Oddly, von Goering recalled that promoters initially envisioned him as a handsome, well-muscled young man who should be a fan favorite. To this day, he is puzzled as to why fans took to him as a heel.

“I didn’t really go out and start out like that, but that’s the way it worked out. I never could figure it out. They put me in with some of the meanest, ugliest guys, hairy wrestlers like Wee Willie Davis and Karl Davis and Hans Schnabel — all those bad dudes and the fans still said to them, ‘Hey, beat that kid, that punk kid! Kill him!” von Goering even got the catcalls when he wrestled noted rogue Fritz Von Erich in Toronto around 1956. “No matter what he did, they cheered him. He just went back to the office and said, ‘Hey, don’t ever book me with that guy again.’ ”

Yet the experiences to end all experiences for him might have been in South Korea. In 1966, he swung through Seoul on a side trip from Japan with “Man Mountain” Cannon and promptly wondered why the country caused all that international fuss.

“Somebody said, ‘What color would you paint Korea?’ and I said, ‘Gray.’ The color gray stands out in my mind for Korea,” he said. “Everything you ate there was burned. They had Tabasco sauce, so we’d dump Tabasco sauce on it. If you drank the water, you’d never get off the can; you got dysentery so bad, so I was washing my teeth with Coca-Cola and OB Beer.”

Fritz von Goering in 1953, at the top of his game.

A later Korean tour with tag team partner Waldo von Erich, who passed away July 5, only added to the shudder. The two left an arena after a match in Pusan, in the southern part of the country, receiving wreaths as a sign of admiration. von Goering figured he’d take the wreath to his hotel and maybe give it to a worker at the front desk. Years later, his voice seesawed between disbelief and laughter as he recounted the events that followed.

Material supplied
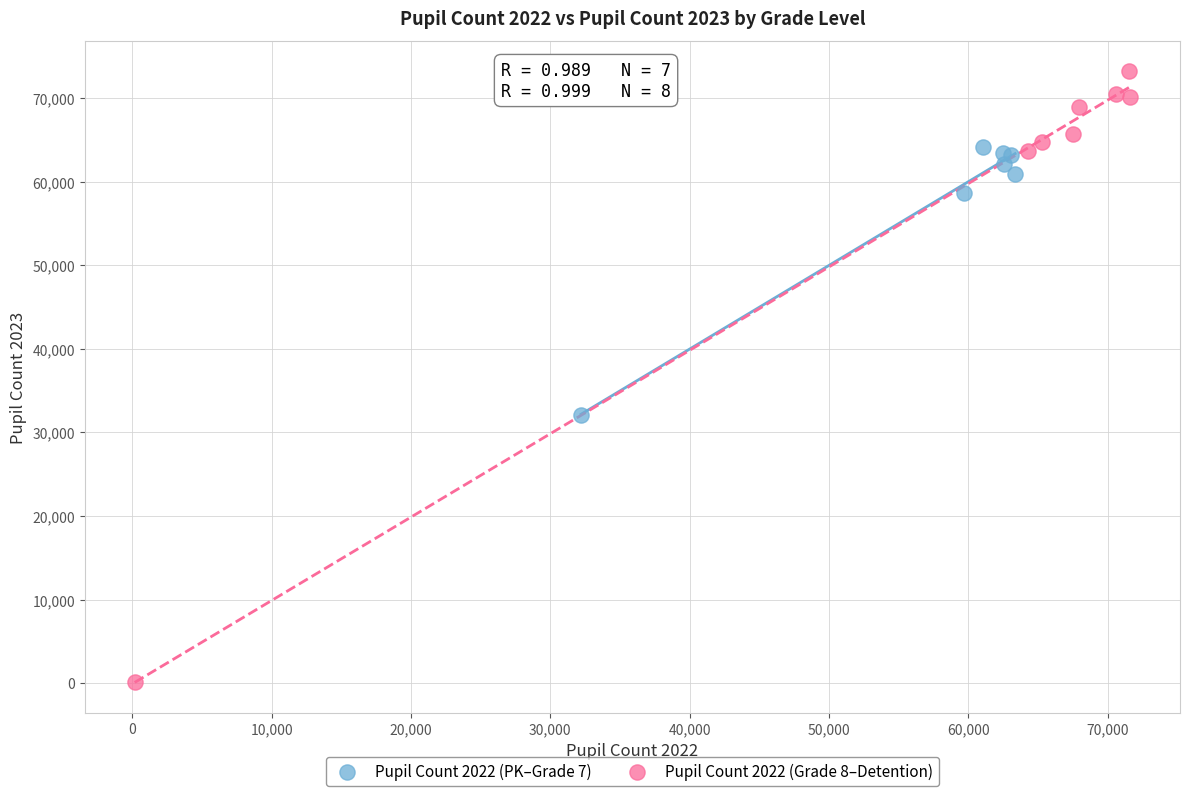

Which series contains the lowest Y value?

Pupil Count 2022 (Grade 8–Detention)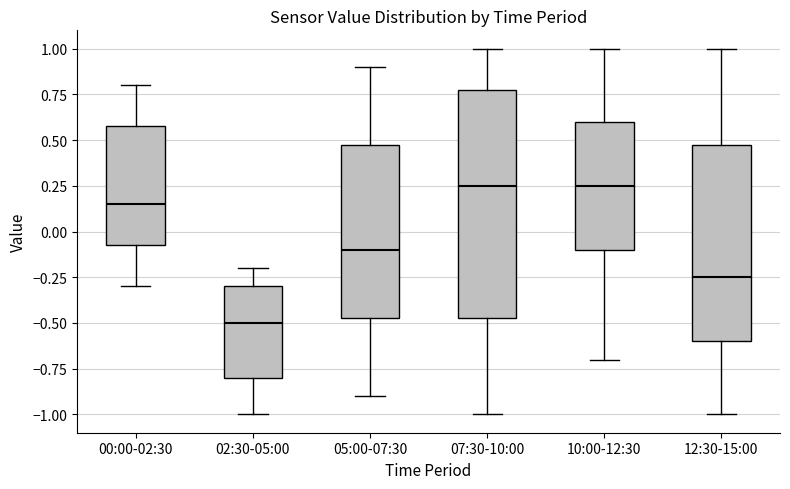

Reading left to right, read every box against the y-axis: the position of its median line, the range the box covers, and the ends of its whiskers. The values are not printed on the chart, so give them approximately, as read against the axis.

00:00-02:30: median 0.15, box -0.05 to 0.60, whiskers -0.30 to 0.80
02:30-05:00: median -0.50, box -0.80 to -0.30, whiskers -1.00 to -0.20
05:00-07:30: median -0.10, box -0.45 to 0.50, whiskers -0.90 to 0.90
07:30-10:00: median 0.25, box -0.45 to 0.80, whiskers -1.00 to 1.00
10:00-12:30: median 0.25, box -0.10 to 0.60, whiskers -0.70 to 1.00
12:30-15:00: median -0.25, box -0.60 to 0.50, whiskers -1.00 to 1.00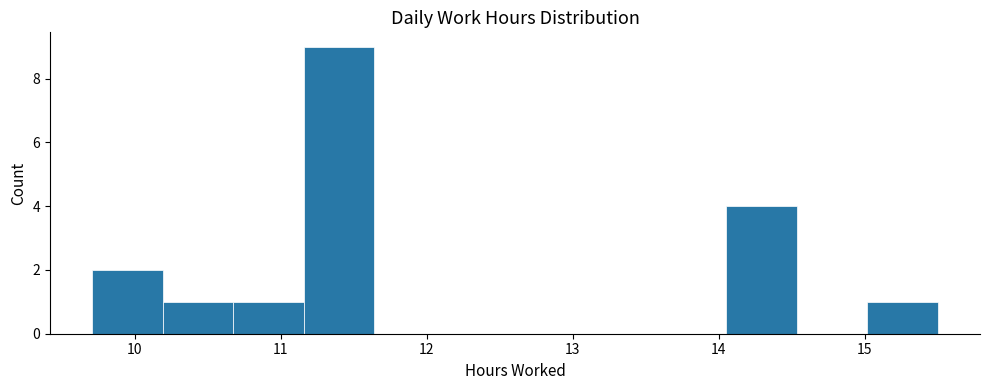

How tall is the bar that spans 10.2 to 10.7 on the x-axis? Neither the bar edges nor the heights are printed on the chart, so give them approximately, as read against the axes.

1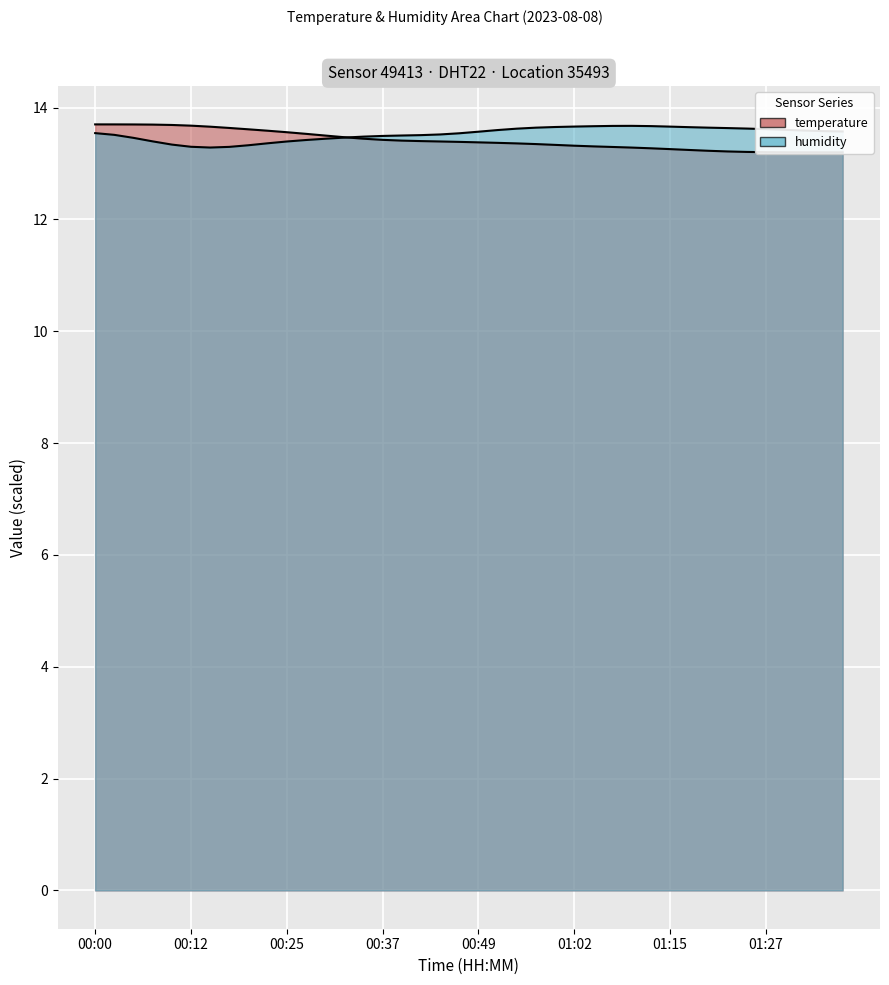

What is the sum of all values?

536.6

What the exercise asks
Copy the wrestling article between "A later Korean" and "events that followed.", inclusive, substituting "stadium" for "arena".

Output below
A later Korean tour with tag team partner Waldo von Erich, who passed away July 5, only added to the shudder. The two left an stadium after a match in Pusan, in the southern part of the country, receiving wreaths as a sign of admiration. von Goering figured he’d take the wreath to his hotel and maybe give it to a worker at the front desk. Years later, his voice seesawed between disbelief and laughter as he recounted the events that followed.